The substitution method is an algebraic technique commonly used to solve systems of equations. This method involves replacing one variable with an expression involving the other variable, making it possible to solve for one unknown at a time.

Here's how to apply the substitution method step by step:

• First, isolate one of the variables in one of the equations.
• Next, substitute the expression for this variable into the other equation.
• Solve the resulting equation for the remaining variable.
• Finally, replace the found value into one of the original equations to solve for the other variable.

Using this method, you transform a system of equations into a single-variable problem which can be easily solved.
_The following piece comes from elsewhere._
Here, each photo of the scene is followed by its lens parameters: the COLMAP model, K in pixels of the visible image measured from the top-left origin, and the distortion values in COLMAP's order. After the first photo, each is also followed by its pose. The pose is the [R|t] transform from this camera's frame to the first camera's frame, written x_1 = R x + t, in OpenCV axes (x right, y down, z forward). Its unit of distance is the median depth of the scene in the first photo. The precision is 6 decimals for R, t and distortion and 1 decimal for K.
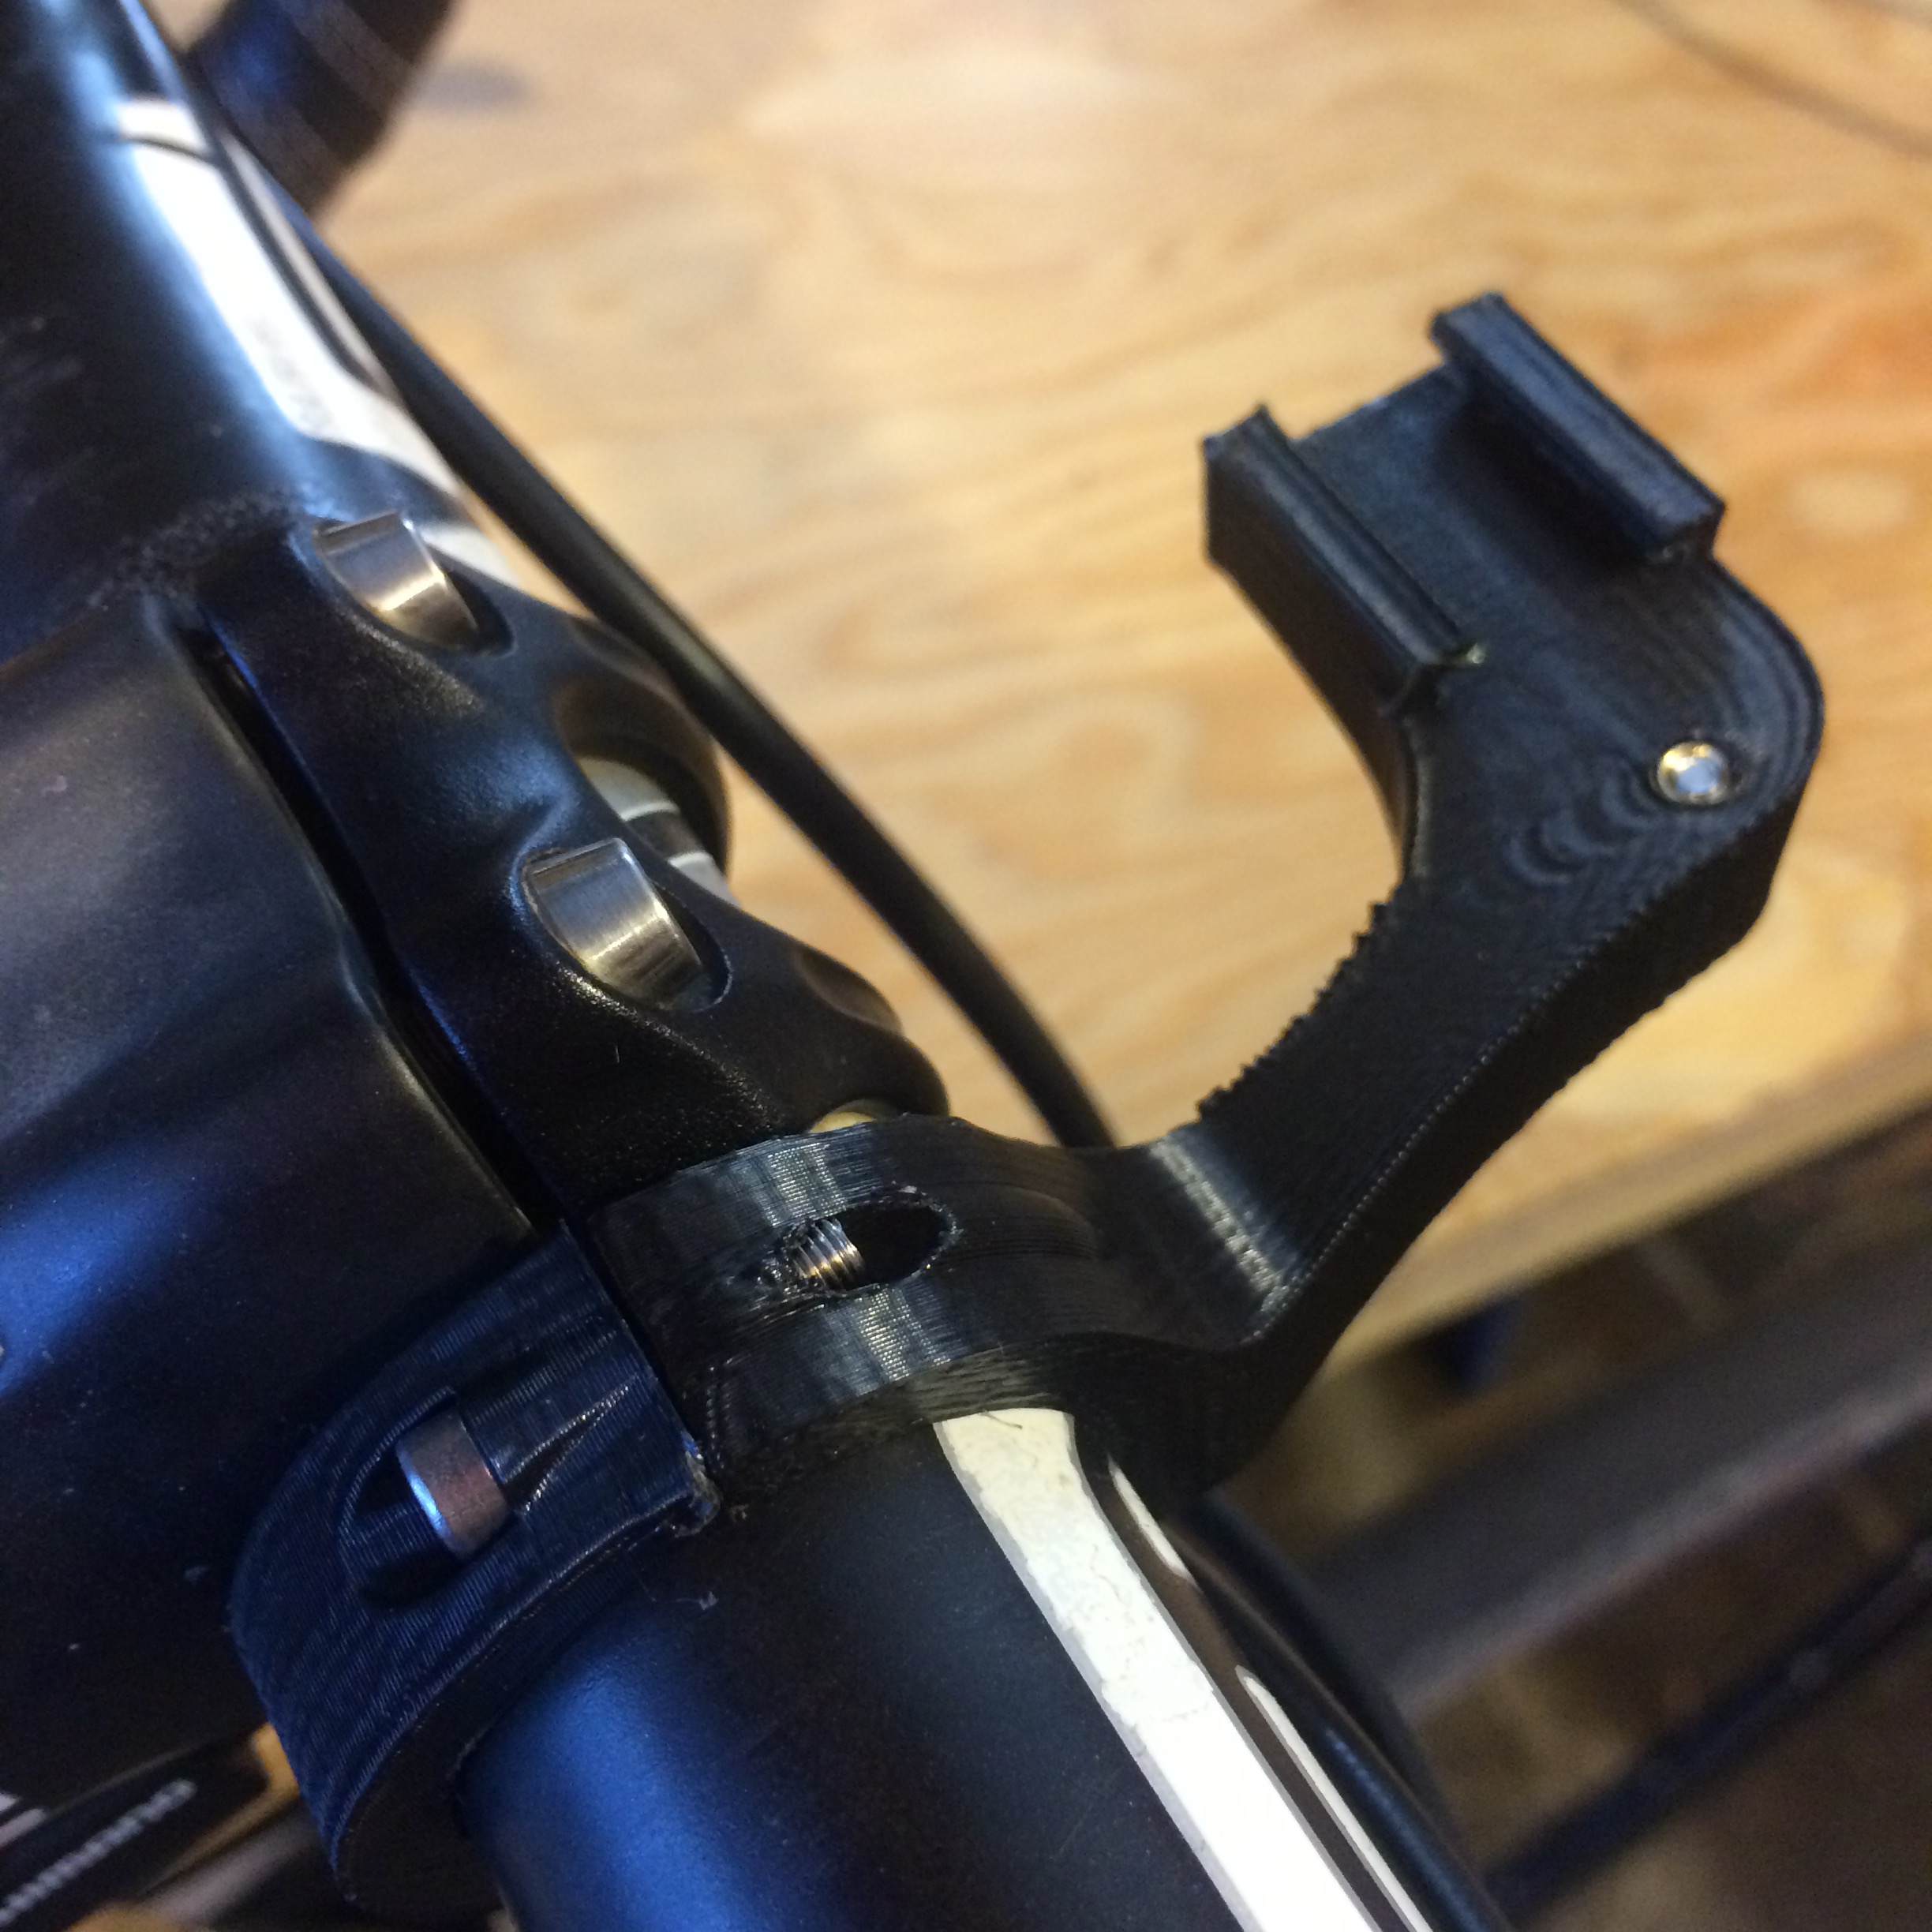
lens RADIAL K [[2594.2, 0, 966.0], [0, 2594.2, 966.0], [0, 0, 1]] dist [0.017344, -0.066600]
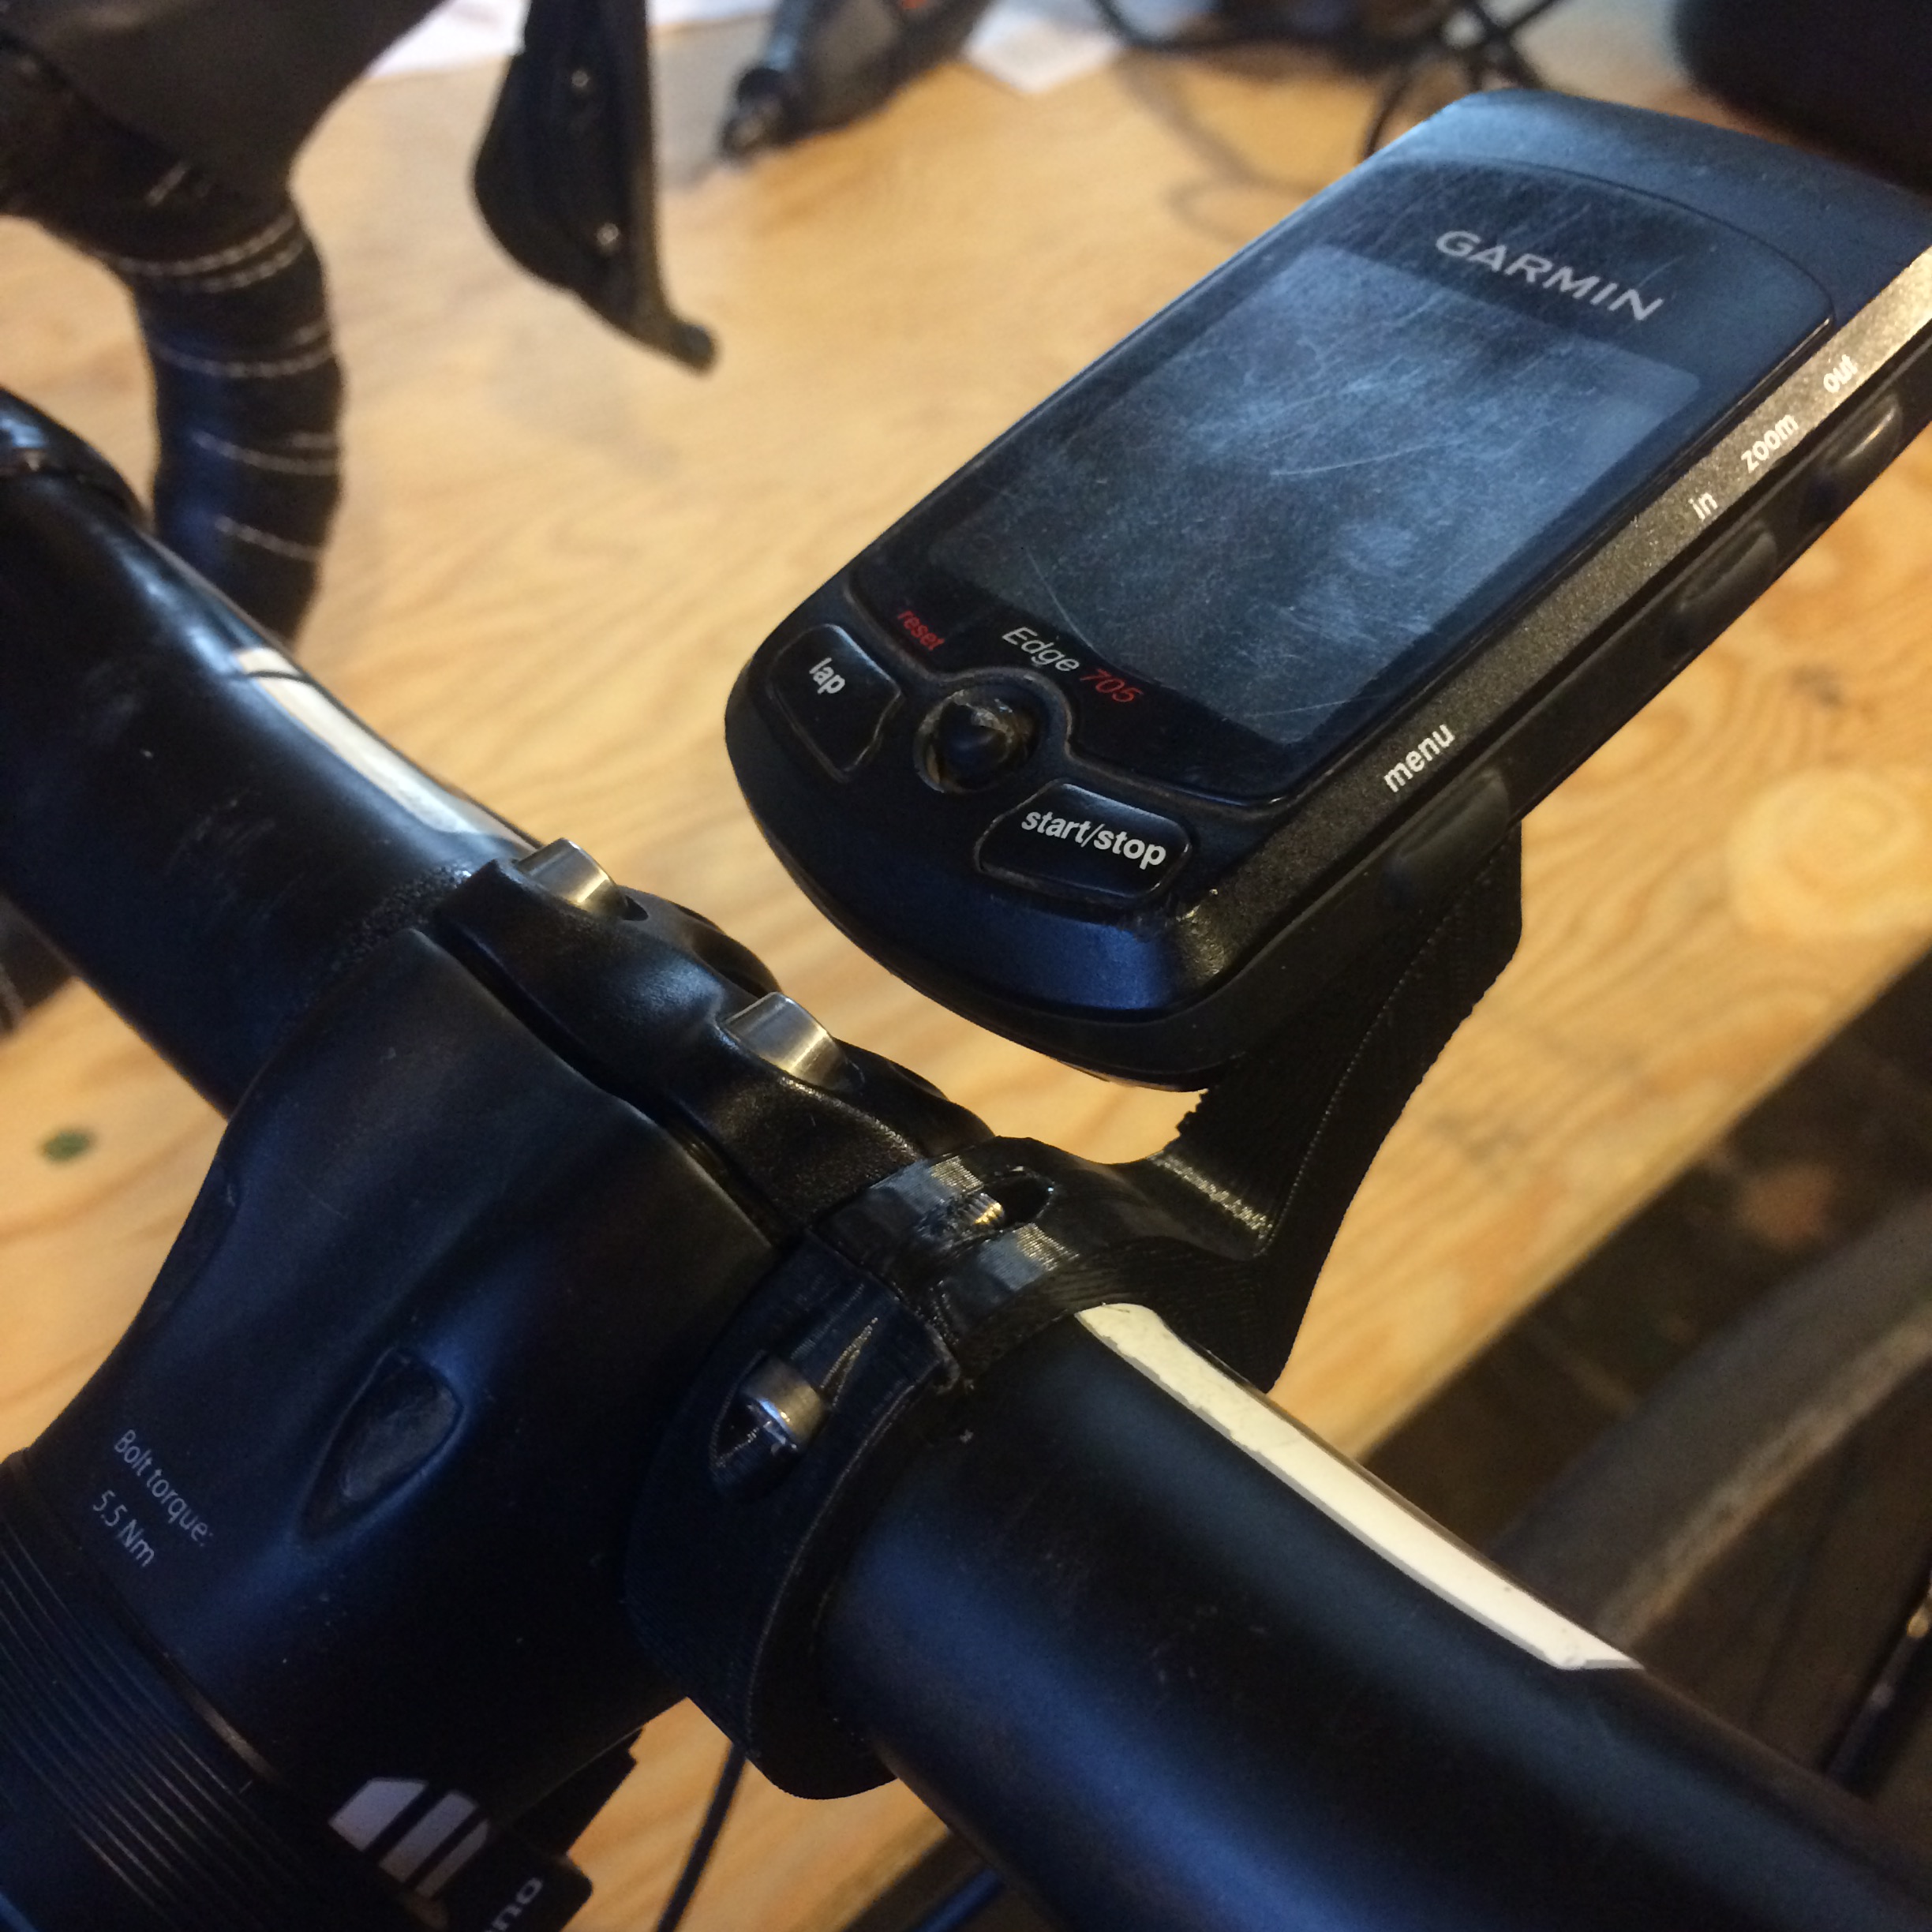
lens RADIAL K [[2594.2, 0, 966.0], [0, 2594.2, 966.0], [0, 0, 1]] dist [0.017344, -0.066600]
pose [[0.969196, -0.226792, 0.096049, -0.175324], [0.240358, 0.956046, -0.167939, 0.226497], [-0.053740, 0.185852, 0.981107, -0.515338]]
Algebraic equations are mathematical statements that express the equality between two algebraic expressions. These equations have variables which are unknown quantities and can take various forms such as linear, quadratic, or polynomial.

The key to solving algebraic equations is to isolate the variable on one side of the equation. This can be achieved through operations such as addition, subtraction, multiplication, and division, applied to both sides of the equation. It's crucial to maintain the balance of the equation, meaning whatever you do to one side, you must do to the other side.

Importance of Order of Operations

Remembering the order of operations is essential when manipulating equations. The acronym PEMDAS (Parentheses, Exponents, Multiplication and Division, Addition and Subtraction) can help you remember the correct sequence.

Linear systems consist of two or more linear equations involving the same set of variables. A solution to a linear system is an assignment of values to the variables that makes all the equations hold true simultaneously.

These systems can have:

• A single solution (where lines intersect at a point).
• No solution (where lines are parallel and never intersect).
• Infinitely many solutions (where lines coincide).

Understanding the structure of linear systems is foundational for algebra. They model many real-world situations where we need to find the point of equilibrium or the point where two different criteria meet. The substitution method is just one technique to solve these systems; others include the elimination method and graphing.